Ballclub #2: Autoimmune Disease
Autoimmune disorders are becoming increasingly common, and it is presumed to be a combination of genetics and environment causing them. Specifically, an autoimmune disorder is when the body mistakes a naturally-occurring substance in the body as something foreign, thus attacking it. Patients with autoimmune disease often experience opportunistic and secondary infections. These can be common in the mouth, so dentists have become the frontline for identifying issues.
Common issues a dentist may see:
- Tooth decay
- Periodontal disease
- Dry mouth
- Oral thrush
- Mouth lesions
Common diseases and conditions a dentist may see:
- Sjögren’s syndrome—an inflammatory disease that targets the glands that help your body make moisture. This affects your ability to produce saliva, causing dry mouth.
- Crohn’s disease—a disease that affects the intestines, but up to 29% of people with Crohn’s have it in their mouth, where symptoms such as mouth ulcers and swelling of the gums and lips occur.
- Systemic lupus erythematosus—a disease that damages body parts, including skin, joints, kidneys, and the mouth (specifically, mouth ulcers). According to the Office On Women’s Health, it mostly develops in young women but can happen to anyone, at any age.

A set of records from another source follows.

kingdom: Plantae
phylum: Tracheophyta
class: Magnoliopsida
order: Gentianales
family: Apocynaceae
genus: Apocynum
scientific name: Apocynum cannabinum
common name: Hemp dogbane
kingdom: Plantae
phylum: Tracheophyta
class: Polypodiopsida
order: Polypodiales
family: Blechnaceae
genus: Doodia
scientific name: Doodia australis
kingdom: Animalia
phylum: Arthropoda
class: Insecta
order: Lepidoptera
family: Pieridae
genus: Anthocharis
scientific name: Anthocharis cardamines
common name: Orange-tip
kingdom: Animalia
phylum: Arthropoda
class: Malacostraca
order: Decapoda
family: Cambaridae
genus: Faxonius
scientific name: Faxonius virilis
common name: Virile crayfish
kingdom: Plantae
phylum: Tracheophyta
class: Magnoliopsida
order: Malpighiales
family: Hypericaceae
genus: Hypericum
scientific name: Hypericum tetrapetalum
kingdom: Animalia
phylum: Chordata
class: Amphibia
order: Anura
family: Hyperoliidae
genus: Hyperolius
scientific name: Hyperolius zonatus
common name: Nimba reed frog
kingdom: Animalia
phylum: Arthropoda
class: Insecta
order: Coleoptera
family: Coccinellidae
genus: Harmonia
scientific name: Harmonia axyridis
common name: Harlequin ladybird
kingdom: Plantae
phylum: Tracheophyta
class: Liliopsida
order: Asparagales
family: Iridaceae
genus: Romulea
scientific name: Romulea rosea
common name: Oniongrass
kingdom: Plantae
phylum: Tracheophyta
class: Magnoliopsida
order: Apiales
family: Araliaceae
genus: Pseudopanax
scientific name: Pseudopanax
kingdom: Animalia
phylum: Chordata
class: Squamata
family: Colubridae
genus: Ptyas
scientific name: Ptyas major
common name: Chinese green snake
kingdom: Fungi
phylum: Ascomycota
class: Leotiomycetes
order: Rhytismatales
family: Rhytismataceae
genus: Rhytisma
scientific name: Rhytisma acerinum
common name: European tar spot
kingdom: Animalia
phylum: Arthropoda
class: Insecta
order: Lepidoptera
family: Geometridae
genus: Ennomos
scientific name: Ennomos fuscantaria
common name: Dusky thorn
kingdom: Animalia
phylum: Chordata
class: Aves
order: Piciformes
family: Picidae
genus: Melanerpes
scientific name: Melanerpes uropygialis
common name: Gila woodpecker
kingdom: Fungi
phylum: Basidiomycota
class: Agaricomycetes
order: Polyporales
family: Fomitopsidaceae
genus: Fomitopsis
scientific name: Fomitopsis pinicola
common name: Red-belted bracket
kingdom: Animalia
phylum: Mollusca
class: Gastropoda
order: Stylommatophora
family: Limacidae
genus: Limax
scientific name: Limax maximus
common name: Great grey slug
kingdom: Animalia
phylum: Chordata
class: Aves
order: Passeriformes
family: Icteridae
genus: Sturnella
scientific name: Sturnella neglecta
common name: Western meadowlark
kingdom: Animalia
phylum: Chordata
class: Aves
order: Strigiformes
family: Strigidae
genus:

- Oral lichen planus—a rash that affects the skin and any lining, including oral and esophageal. Still rare and not conclusively caused by autoimmune disease, people experiencing it have painful patches and peeling inside the mouth. It is most common in women over 50.
- Psoriasis—an autoimmune disease of the skin, which in rare cases can affect the mouth, including the lips, gums, tongue, and cheek. Symptoms include redness, burning, bleeding, difficulty chewing and difficulty swallowing food.
Whichever “ballclub” you may be battling, your dentist will always be playing on your team. The ballgame commences two times a year, at your regularly scheduled dentist appointment. See you there.